▸ **Activity**: Task for the records below: copy exactly from the first line on, stopping once the line with "ring tip: (1313, 911)" is copied, and leave out the pictures.

Named joint coordinates:

************

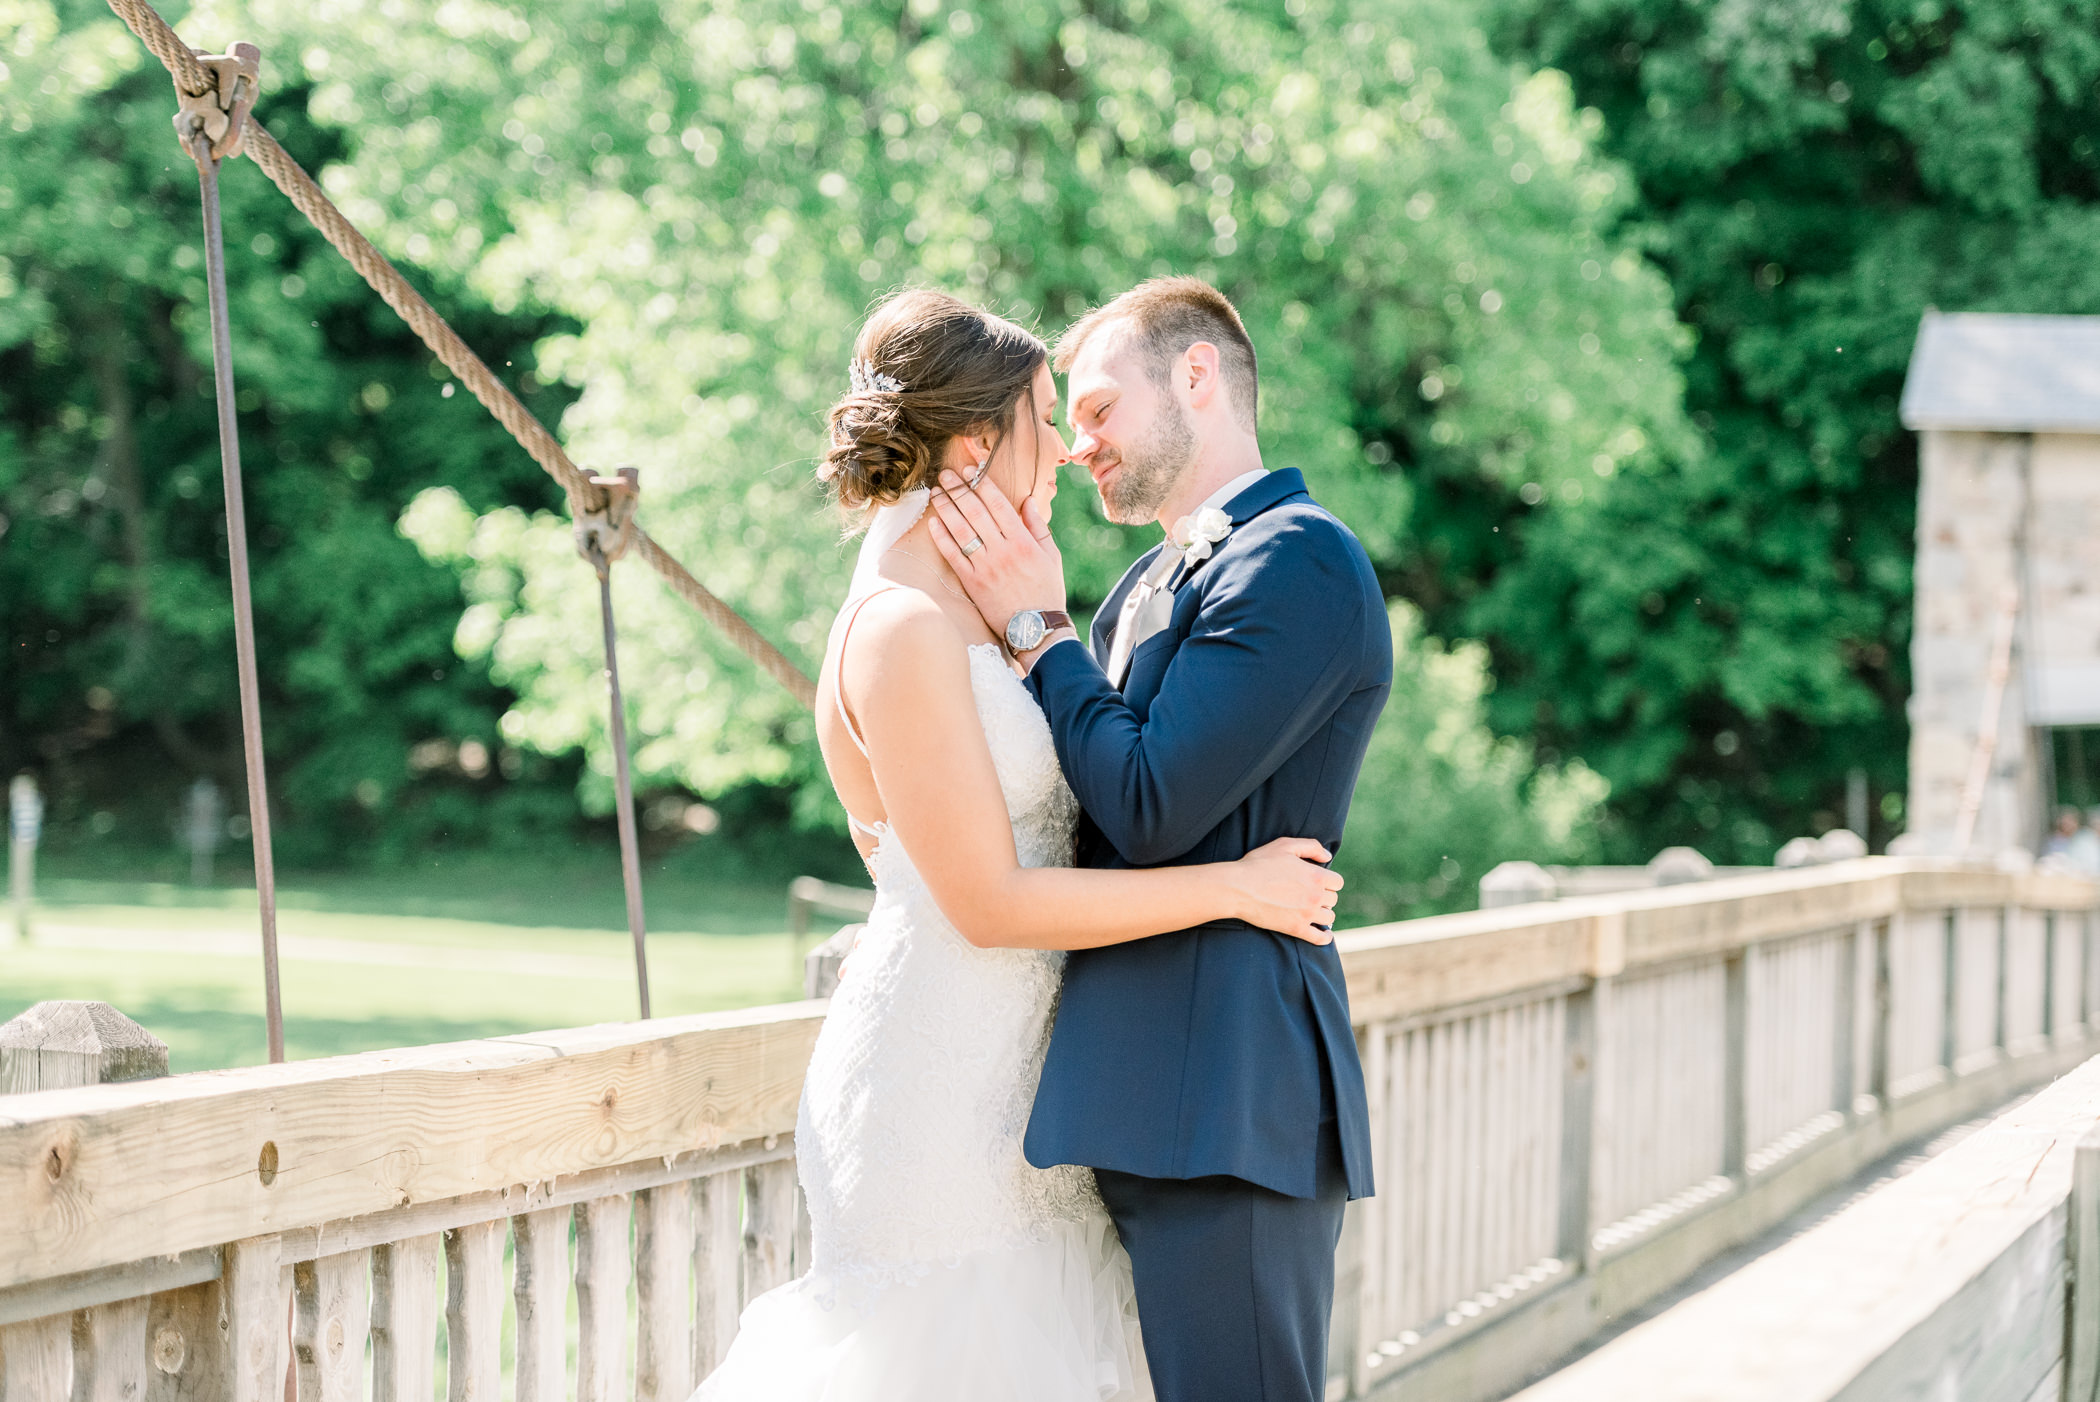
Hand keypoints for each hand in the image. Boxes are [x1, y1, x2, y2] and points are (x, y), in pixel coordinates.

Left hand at [928, 468, 1065, 641]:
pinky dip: (942, 538)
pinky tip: (933, 522)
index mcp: (1023, 542)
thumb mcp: (1051, 557)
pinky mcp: (973, 584)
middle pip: (976, 513)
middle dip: (959, 490)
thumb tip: (1028, 501)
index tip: (971, 470)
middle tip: (946, 473)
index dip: (983, 485)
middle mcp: (1003, 551)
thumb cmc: (1047, 592)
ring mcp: (986, 567)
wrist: (1036, 629)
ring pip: (962, 531)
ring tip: (936, 491)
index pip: (999, 505)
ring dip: (946, 508)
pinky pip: (954, 556)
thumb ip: (1038, 527)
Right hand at [1222, 837, 1342, 944]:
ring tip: (1313, 911)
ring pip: (1329, 918)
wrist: (1238, 888)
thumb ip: (1311, 846)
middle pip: (1333, 899)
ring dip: (1324, 914)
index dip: (1328, 881)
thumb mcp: (1285, 845)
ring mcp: (1307, 914)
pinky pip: (1320, 938)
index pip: (1338, 882)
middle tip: (1309, 894)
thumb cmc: (1259, 864)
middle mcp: (1316, 896)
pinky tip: (1325, 935)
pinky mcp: (1296, 929)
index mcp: (1316, 876)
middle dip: (1324, 896)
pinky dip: (1325, 937)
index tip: (1318, 882)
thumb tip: (1328, 857)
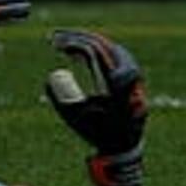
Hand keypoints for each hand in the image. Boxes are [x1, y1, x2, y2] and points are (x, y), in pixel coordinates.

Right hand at [45, 30, 145, 185]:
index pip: (97, 52)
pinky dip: (96, 50)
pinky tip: (78, 53)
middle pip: (104, 45)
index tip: (55, 43)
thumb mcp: (77, 118)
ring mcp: (132, 77)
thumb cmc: (99, 134)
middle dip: (78, 38)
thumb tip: (53, 75)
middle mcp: (129, 76)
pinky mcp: (130, 78)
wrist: (123, 148)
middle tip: (55, 37)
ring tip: (64, 42)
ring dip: (87, 42)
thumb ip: (63, 98)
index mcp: (117, 84)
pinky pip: (113, 56)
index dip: (75, 43)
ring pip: (110, 48)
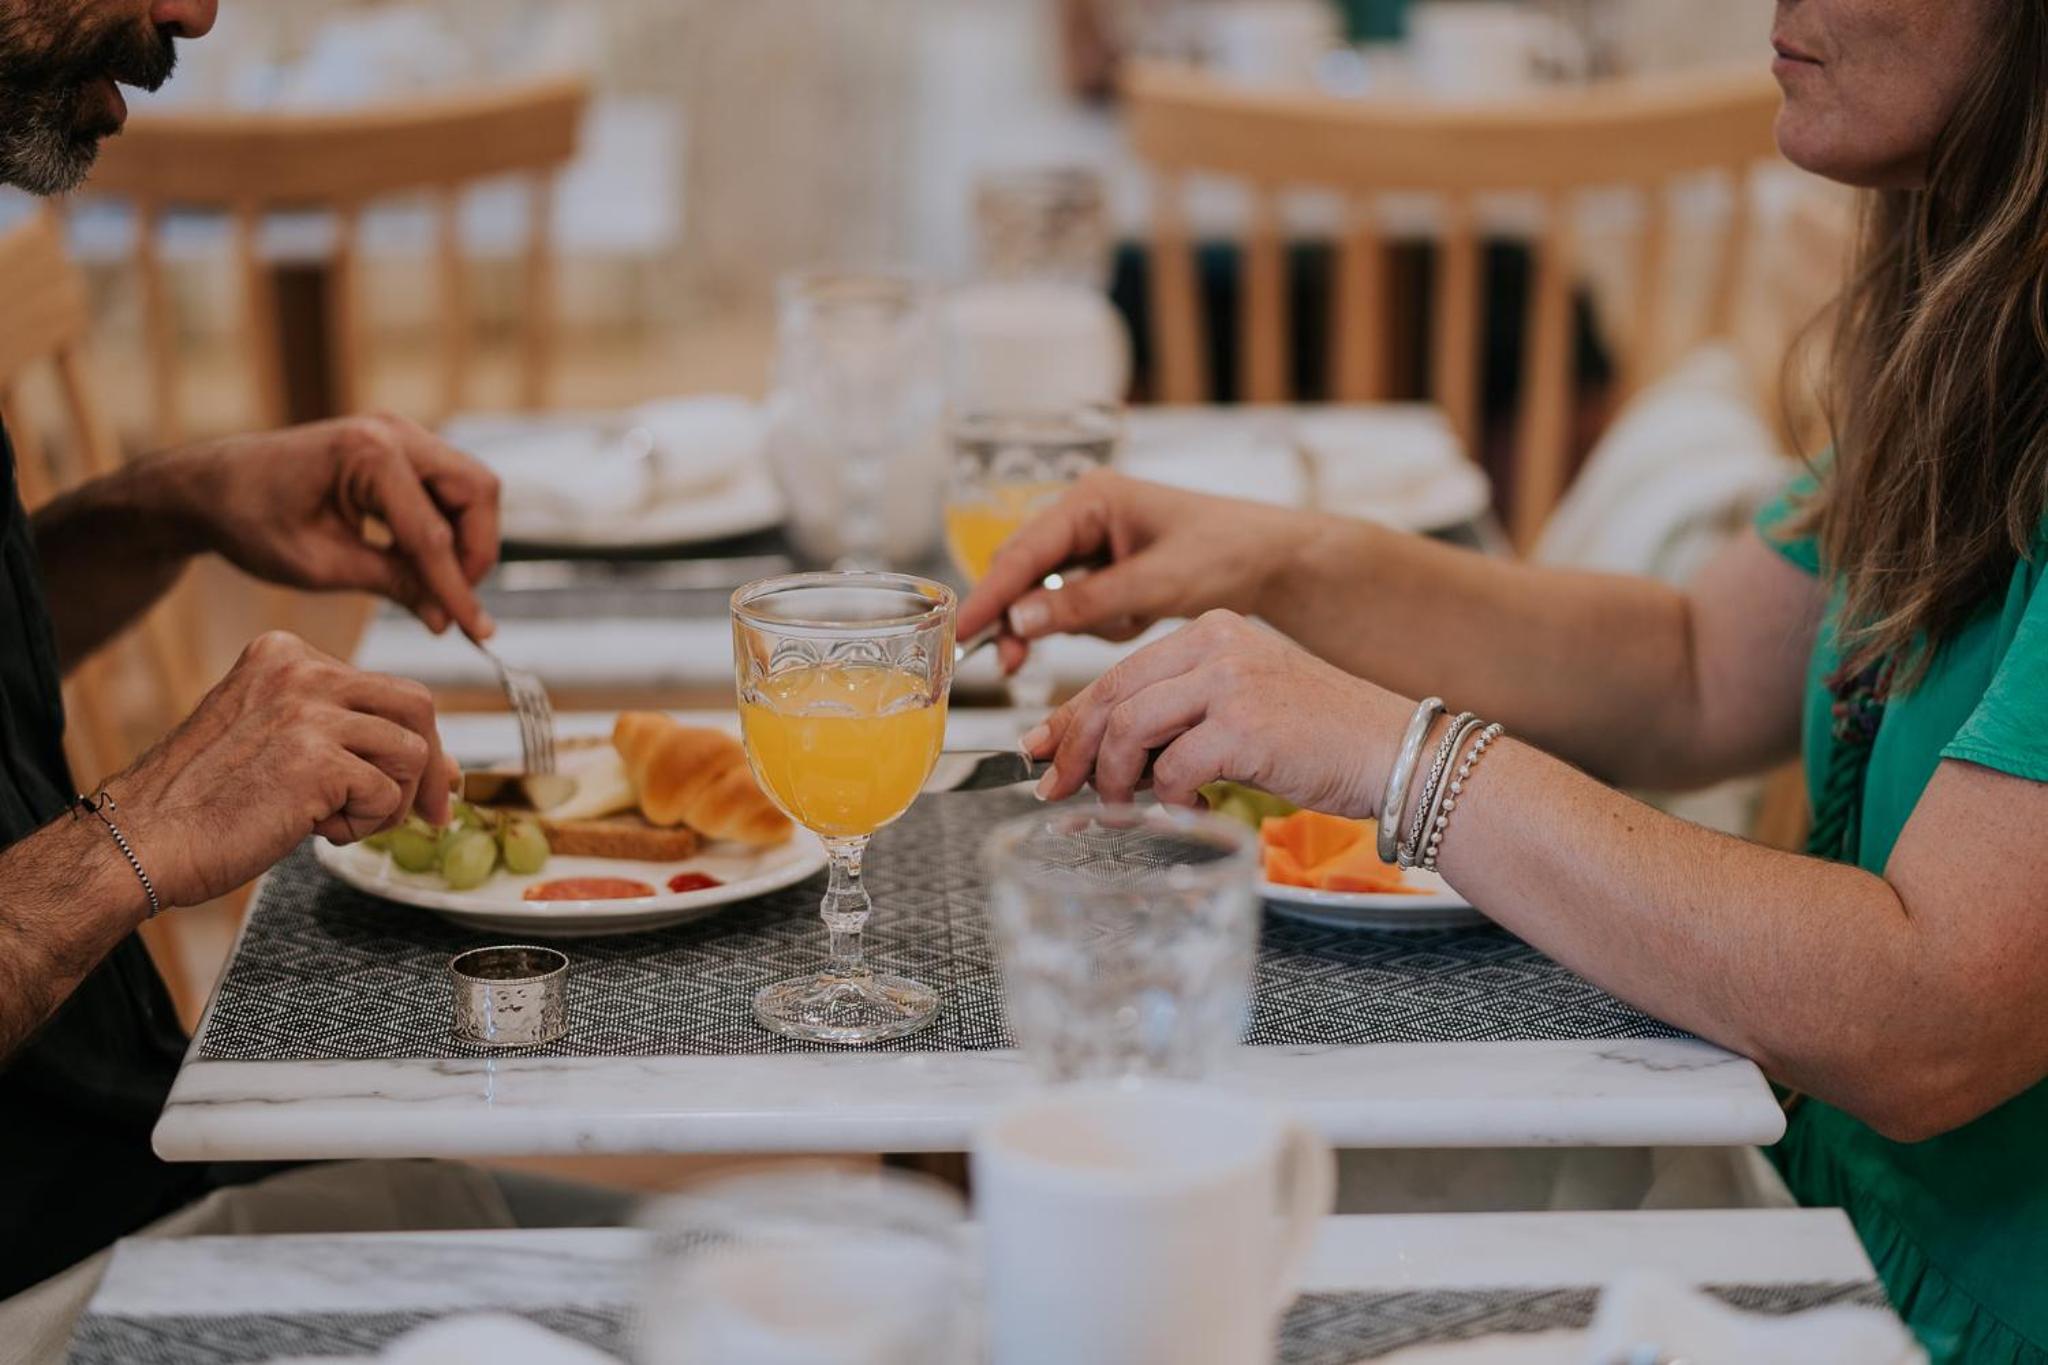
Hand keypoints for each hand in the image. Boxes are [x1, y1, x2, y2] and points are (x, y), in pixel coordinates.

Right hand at [109, 632, 454, 909]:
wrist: (144, 839)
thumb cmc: (206, 802)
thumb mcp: (279, 741)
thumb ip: (347, 735)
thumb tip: (441, 762)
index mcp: (285, 656)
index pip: (387, 688)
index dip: (415, 740)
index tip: (424, 784)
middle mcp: (300, 670)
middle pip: (417, 705)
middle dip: (432, 766)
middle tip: (429, 814)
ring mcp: (309, 710)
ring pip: (413, 752)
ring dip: (390, 803)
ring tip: (338, 821)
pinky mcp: (317, 759)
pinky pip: (386, 795)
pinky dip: (363, 826)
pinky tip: (314, 830)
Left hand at [165, 414, 500, 638]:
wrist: (210, 487)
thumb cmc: (249, 520)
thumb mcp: (317, 564)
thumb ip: (390, 584)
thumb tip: (446, 619)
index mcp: (366, 454)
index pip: (433, 533)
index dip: (457, 589)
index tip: (478, 634)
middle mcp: (392, 432)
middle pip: (477, 491)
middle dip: (475, 551)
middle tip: (451, 600)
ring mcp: (398, 433)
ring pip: (471, 487)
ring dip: (465, 538)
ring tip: (431, 583)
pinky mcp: (398, 447)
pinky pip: (447, 486)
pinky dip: (446, 525)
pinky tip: (418, 560)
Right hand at [957, 470, 1303, 672]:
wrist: (1273, 560)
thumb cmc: (1225, 553)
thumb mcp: (1156, 583)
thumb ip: (1086, 602)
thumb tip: (1020, 622)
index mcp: (1091, 500)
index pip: (1023, 552)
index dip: (989, 596)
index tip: (960, 630)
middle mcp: (1083, 515)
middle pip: (1024, 573)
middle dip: (1024, 620)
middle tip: (1012, 665)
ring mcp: (1092, 542)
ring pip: (1048, 595)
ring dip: (1077, 623)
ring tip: (1130, 621)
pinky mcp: (1104, 569)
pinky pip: (1077, 606)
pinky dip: (1100, 623)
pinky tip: (1139, 616)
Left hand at [1026, 609, 1408, 814]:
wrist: (1396, 752)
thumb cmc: (1319, 738)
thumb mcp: (1239, 707)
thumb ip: (1175, 717)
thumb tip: (1097, 755)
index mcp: (1209, 631)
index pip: (1119, 673)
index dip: (1071, 716)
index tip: (1041, 751)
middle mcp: (1215, 643)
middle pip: (1111, 696)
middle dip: (1073, 750)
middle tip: (1055, 791)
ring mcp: (1230, 681)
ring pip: (1129, 730)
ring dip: (1113, 781)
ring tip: (1122, 810)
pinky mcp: (1244, 725)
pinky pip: (1172, 769)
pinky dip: (1168, 800)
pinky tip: (1192, 809)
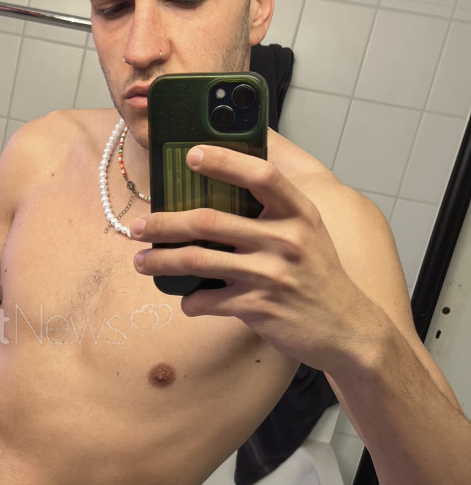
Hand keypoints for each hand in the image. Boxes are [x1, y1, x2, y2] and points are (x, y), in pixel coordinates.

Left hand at [131, 144, 380, 371]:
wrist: (346, 329)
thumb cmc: (318, 276)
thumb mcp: (308, 233)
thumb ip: (274, 212)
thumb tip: (222, 190)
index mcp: (299, 213)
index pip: (261, 175)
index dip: (224, 161)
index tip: (191, 155)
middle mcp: (286, 240)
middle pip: (210, 221)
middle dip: (164, 224)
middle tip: (137, 226)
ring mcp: (271, 274)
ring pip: (199, 261)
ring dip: (161, 262)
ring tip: (140, 262)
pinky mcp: (259, 307)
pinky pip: (208, 300)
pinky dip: (190, 302)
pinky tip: (186, 300)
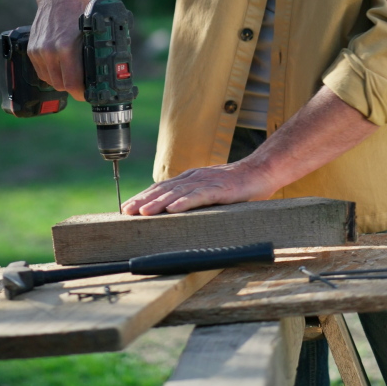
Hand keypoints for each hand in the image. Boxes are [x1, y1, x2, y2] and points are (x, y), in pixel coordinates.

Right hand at [27, 0, 89, 100]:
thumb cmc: (79, 8)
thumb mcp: (92, 31)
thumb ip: (92, 53)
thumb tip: (101, 74)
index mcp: (67, 47)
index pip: (72, 84)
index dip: (82, 93)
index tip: (88, 94)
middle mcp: (50, 51)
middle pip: (61, 85)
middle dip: (73, 87)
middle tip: (84, 84)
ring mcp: (39, 50)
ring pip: (50, 80)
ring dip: (61, 80)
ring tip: (73, 74)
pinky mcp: (31, 49)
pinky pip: (41, 71)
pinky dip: (51, 72)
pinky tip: (61, 66)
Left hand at [121, 157, 276, 214]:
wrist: (260, 172)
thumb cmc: (236, 186)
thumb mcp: (209, 191)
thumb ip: (192, 197)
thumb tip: (172, 211)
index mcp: (190, 178)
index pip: (161, 187)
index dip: (143, 197)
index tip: (126, 208)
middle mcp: (195, 178)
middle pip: (164, 189)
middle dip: (144, 200)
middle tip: (126, 211)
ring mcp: (207, 182)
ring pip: (178, 192)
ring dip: (159, 203)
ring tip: (143, 212)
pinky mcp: (221, 189)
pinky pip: (200, 196)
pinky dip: (185, 202)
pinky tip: (173, 209)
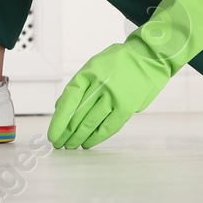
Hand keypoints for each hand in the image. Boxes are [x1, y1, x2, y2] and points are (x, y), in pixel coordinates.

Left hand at [48, 0, 202, 148]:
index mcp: (89, 72)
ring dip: (79, 138)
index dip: (59, 119)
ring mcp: (114, 96)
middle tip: (59, 144)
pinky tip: (88, 144)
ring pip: (91, 123)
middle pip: (78, 114)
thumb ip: (79, 85)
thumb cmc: (119, 61)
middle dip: (66, 132)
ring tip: (71, 146)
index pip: (68, 100)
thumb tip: (61, 107)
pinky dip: (96, 138)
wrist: (149, 56)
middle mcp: (100, 84)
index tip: (53, 133)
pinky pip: (108, 127)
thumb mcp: (94, 65)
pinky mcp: (127, 106)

************

▸ **Solution for this problem**:
Hand keypoints for each hand in the image. Boxes are [x1, y1, x2, y2] and points are (x, y), in pixel coordinates.

Left hand at [928, 468, 1065, 641]:
pinky dip: (942, 538)
pinky tip: (933, 522)
index mcp: (1023, 542)
thumb mcp: (1051, 557)
pinky mcp: (973, 584)
middle pip: (976, 513)
middle dip: (959, 490)
thumb tip: (1028, 501)
index tip: (971, 470)
middle tip: (946, 473)
index dip: (983, 485)
middle mcp: (1003, 551)
thumb cmc: (1047, 592)
ring mcp: (986, 567)
wrist: (1036, 629)
ring pip: (962, 531)
ring tip: (936, 491)
index pip: (999, 505)
ring dip: (946, 508)
pinky pip: (954, 556)
thumb ip: (1038, 527)
Right hand at [1222, 837, 1342, 944]:
ring tip: (1313, 911)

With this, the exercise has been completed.